*** Opening of Provided passage ***

Problem we have is: at customer site randomly our bucket becomes unavailable. To fix the problem we have to delete existing bucket and create a new one.
Bucket name is Nuance.
When searching for data getting following error:

status: "fatal", [{"code":12003,"msg":"Keyspace not found keyspace Nuance - cause: CBAuth database is stale: last reason: dial tcp 127.0.0.1:8091: ConnectEx tcp: No connection could be made because the target machine actively refused it."}] Error code 59 (HTTP Operation failed. Inspect status code for details)

Last time issue happened at 2018/04/24 15:31:12 and I see seem to be related errors in error.log.1 around that time.
All query.log.x files report “CBAuth database is stale” for number of days before I see error in our logs on April 24.

Appreciate advice on how this issue can be traced down and fixed. I got all Couchbase logs.
Thanks,
Vlad

from query.log.9:

2018-04-23T17:40:17.844-07:00 [Error] common.ClusterAuthUrl(): CBAuth database is stale: last reason: dial tcp 127.0.0.1:8091: ConnectEx tcp: No connection could be made because the target machine actively refused it.
_time=2018-04-23T17:40:19.174-07:00 _level=INFO _msg= keyspace Nuance not found CBAuth database is stale: last reason: dial tcp 127.0.0.1:8091: ConnectEx tcp: No connection could be made because the target machine actively refused it.

*** Close of Provided passage ***
*** Opening of Source information ***

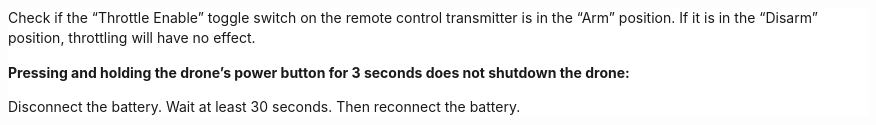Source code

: Check if the “Throttle Enable” toggle switch on the remote control transmitter
is in the “Arm” position. If it is in the “Disarm” position, throttling will
have no effect.

**Pressing and holding the drone’s power button for 3 seconds does not shutdown
the drone:**

Disconnect the battery. Wait at least 30 seconds. Then reconnect the battery.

*** Close of Source information ***

Problems and tasks |
1. Repeat the stretch of the Couchbase forum post from "Bucket name is" through "on April 24.".
2. According to the Couchbase forum post, at what date and time did the issue last happen?
3. Resume the Couchbase forum post from the point where it stops.

Answers to the exercise |
1.
Bucket name is Nuance.
When searching for data getting following error:

status: "fatal", [{"code":12003,"msg":"Keyspace not found keyspace Nuance - cause: CBAuth database is stale: last reason: dial tcp 127.0.0.1:8091: ConnectEx tcp: No connection could be made because the target machine actively refused it."}] Error code 59 (HTTP Operation failed. Inspect status code for details)

Last time issue happened at 2018/04/24 15:31:12 and I see seem to be related errors in error.log.1 around that time.
All query.log.x files report “CBAuth database is stale” for number of days before I see error in our logs on April 24.

2. 2018/04/24 15:31:12

3.
from error.log.1:

[ns_server:error,2018-04-24T15:26:20.303-07:00,ns_1@127.0.0.1:<0.42.5>:menelaus_web:loop:187]Server error during processing: ["web request failed",
                                 {path,"/pools/default/buckets/Nuance"},
                                 {method,'GET'},
                                 {type,exit},
                                 {what,
                                  {timeout,
                                   {gen_server,call,[ns_config,get,15000]}}},

[ns_server:error,2018-04-24T15:27:00.257-07:00,ns_1@127.0.0.1:<0.1368.5>:menelaus_web:loop:187]Server error during processing: ["web request failed",
                                 {path,"/pools/default"},
                                 {method,'GET'},
                                 {type,exit},
                                 {what,
                                  {{noproc,
                                    {gen_server,call,
                                     ['index_status_keeper-index',
                                      get_indexes_version]}},
                                   {gen_server,call,
                                    [<0.1288.5>,
                                     #Fun<menelaus_web_cache.2.70484883>,
                                     infinity]}}},

[ns_server:error,2018-04-24T15:26:46.844-07:00,ns_1@127.0.0.1:ns_doctor<0.320.0>:ns_doctor:update_status:308]The following buckets became not ready on node 'ns_1@127.0.0.1': ["Nuance"], those of them are active ["Nuance"]
[ns_server:error,2018-04-24T15:33:42.596-07:00,ns_1@127.0.0.1:capi_ddoc_replication_srv-Nuance<0.541.0>:ns_couchdb_api:wait_for_doc_manager:307]Waited 10000 ms for doc manager pid to no avail. Crash.
[ns_server:error,2018-04-24T15:33:42.616-07:00,ns_1@127.0.0.1:capi_doc_replicator-Nuance<0.540.0>:ns_couchdb_api:wait_for_doc_manager:307]Waited 10000 ms for doc manager pid to no avail. Crash.

I’m a bit unclear. You’re saying it randomly becomes unavailable and you see those messages? Then later you fix it by deleting it and recreating it?

Or are you saying it randomly becomes unavailable and when deleting and recreating the bucket, you see those messages?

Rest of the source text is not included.